- [Study text]:
────────

Test of Anti-Missile Airborne Laser is Successful

You just can’t have too much schadenfreude. Start the clip below (maybe turn your speakers down a bit) for ambiance, then go below the fold…


At 8:44 p.m. (PST), February 11, 2010, a short-range threat-representative ballistic missile was launched from an at-sea mobile launch platform. Within seconds, the ALTB used onboard sensors to detect the boosting missile and used a low-energy laser to track the target. The ALTB then fired a second low-energy laser to measure and compensate for atmospheric disturbance. Finally, the ALTB fired its megawatt-class High Energy Laser, heating the boosting ballistic missile to critical structural failure. The entire engagement occurred within two minutes of the target missile launch, while its rocket motors were still thrusting.

If there was ever a prime example of a paucity of imagination rising to the level of religion, the opposition to ballistic missile defense is it. All manner of allegedly smart people have beclowned themselves over the past two decades proclaiming, rather stupidly, that a fairly mundane mathematical problem, one high speed object intercepting another, is in fact a physical and engineering impossibility.

Year by year they are proven wrong and yet, like Monty Python’s Black Knight, they continue to fight the same fight the same way.

The airborne laser is a critical part of an integrated missile defense system. It has been proven not only theoretically possible but now has actually been tested. The question now is whether lets science or sucking up to moonbats guide his next steps.

────────

- [Record set]:

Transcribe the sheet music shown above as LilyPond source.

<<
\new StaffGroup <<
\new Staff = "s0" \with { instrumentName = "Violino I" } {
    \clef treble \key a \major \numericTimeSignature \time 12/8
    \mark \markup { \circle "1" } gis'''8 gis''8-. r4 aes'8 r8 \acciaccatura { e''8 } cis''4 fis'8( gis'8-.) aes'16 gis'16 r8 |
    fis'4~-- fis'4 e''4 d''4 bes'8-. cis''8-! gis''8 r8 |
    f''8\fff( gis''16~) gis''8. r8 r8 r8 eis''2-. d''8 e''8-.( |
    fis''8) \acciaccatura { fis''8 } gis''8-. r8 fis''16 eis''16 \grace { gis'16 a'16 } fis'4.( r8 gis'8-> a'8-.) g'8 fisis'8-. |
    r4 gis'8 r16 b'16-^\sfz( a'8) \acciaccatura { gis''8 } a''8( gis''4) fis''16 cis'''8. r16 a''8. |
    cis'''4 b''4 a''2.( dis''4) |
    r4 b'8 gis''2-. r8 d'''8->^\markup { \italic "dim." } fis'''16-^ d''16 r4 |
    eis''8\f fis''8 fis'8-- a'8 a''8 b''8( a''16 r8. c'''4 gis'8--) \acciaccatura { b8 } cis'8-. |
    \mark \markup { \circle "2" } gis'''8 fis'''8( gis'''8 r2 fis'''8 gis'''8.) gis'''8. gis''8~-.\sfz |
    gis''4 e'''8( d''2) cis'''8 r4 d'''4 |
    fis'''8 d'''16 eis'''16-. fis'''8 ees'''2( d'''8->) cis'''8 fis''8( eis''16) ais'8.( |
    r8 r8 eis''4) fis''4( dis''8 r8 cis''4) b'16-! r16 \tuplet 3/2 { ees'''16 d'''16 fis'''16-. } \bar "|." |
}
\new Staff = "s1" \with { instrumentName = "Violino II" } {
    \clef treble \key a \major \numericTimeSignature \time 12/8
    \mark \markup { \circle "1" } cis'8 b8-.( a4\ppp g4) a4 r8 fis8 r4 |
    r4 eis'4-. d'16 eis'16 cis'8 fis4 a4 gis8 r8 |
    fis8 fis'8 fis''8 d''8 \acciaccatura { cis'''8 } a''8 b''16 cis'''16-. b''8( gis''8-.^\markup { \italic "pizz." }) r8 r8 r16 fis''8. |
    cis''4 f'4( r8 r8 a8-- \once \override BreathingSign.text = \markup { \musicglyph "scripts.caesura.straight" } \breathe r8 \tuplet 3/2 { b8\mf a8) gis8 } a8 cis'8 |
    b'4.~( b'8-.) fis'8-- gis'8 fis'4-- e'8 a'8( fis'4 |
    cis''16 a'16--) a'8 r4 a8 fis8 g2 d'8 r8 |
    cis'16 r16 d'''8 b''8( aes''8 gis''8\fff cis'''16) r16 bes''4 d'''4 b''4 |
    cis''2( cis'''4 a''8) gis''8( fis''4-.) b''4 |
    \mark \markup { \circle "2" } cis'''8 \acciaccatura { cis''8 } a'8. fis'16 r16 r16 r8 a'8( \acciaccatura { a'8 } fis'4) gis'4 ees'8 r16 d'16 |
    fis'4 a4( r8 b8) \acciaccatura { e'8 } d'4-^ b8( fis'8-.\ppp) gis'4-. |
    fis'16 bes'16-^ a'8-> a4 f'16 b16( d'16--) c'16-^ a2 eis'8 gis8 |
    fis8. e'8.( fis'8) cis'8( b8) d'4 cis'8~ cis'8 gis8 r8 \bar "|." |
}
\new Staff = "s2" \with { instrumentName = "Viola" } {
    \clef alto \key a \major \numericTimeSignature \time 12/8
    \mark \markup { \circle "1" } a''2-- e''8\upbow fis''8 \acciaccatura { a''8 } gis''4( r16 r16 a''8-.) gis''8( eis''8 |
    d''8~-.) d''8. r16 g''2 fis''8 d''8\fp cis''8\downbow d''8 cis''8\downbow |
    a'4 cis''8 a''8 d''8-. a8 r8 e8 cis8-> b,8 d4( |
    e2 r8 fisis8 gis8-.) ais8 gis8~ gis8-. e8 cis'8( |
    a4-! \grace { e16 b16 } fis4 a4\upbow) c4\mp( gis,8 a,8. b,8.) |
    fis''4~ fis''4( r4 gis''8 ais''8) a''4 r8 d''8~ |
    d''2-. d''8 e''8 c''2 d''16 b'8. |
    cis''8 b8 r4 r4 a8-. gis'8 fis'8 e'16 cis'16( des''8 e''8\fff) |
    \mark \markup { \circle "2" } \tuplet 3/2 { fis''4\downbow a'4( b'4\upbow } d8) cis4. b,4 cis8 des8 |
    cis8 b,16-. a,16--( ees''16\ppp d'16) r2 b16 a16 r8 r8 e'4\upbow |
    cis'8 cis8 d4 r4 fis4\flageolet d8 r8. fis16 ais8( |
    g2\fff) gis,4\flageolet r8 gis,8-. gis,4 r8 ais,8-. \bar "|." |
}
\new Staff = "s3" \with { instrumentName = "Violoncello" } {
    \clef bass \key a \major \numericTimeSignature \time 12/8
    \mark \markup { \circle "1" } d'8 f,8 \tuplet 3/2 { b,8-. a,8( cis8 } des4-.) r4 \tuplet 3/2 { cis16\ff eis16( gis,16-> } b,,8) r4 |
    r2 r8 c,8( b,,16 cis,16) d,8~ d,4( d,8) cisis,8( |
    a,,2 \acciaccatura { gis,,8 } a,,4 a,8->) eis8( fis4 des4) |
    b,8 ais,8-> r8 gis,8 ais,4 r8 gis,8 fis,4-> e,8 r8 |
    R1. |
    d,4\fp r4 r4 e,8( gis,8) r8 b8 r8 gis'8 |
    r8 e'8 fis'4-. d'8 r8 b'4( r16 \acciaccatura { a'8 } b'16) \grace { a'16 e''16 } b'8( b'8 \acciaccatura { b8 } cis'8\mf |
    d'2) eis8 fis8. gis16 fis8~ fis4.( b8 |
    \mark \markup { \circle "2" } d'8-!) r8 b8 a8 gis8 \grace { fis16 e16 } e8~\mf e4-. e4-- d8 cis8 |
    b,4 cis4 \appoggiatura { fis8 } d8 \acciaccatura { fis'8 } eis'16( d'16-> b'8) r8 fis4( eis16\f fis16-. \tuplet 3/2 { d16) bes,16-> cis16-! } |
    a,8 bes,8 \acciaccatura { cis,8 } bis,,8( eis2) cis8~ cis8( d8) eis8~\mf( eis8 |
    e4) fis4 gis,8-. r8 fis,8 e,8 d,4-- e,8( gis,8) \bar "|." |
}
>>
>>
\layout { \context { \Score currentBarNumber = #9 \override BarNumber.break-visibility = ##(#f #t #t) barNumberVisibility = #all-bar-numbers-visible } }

────────

- [Activity A]:
Reproduce word for word everything in the airborne laser post from "If there was" down to "the same way.".
- [Activity B]:
State whether each statement agrees with the airborne laser post. Answer yes or no, and quote the deciding words exactly. (i) The target missile was launched from a land-based site. (ii) The whole engagement took place within two minutes of the target missile's launch. (iii) A low-energy laser was used to measure and compensate for atmospheric disturbance.
The records have no connection to the text.

- [Answer box A]:
If there was ever a prime example of a paucity of imagination rising to the level of religion, the opposition to ballistic missile defense is it. All manner of allegedly smart people have beclowned themselves over the past two decades proclaiming, rather stupidly, that a fairly mundane mathematical problem, one high speed object intercepting another, is in fact a physical and engineering impossibility.

Year by year they are proven wrong and yet, like Monty Python’s Black Knight, they continue to fight the same fight the same way.

- [Answer box B]:
(i) No: "a short-range threat-representative ballistic missile was launched from an at-sea mobile launch platform"
(ii) Yes: "The entire engagement occurred within two minutes of the target missile launch"
(iii) Yes: "The ALTB then fired a second low-energy laser to measure and compensate for atmospheric disturbance."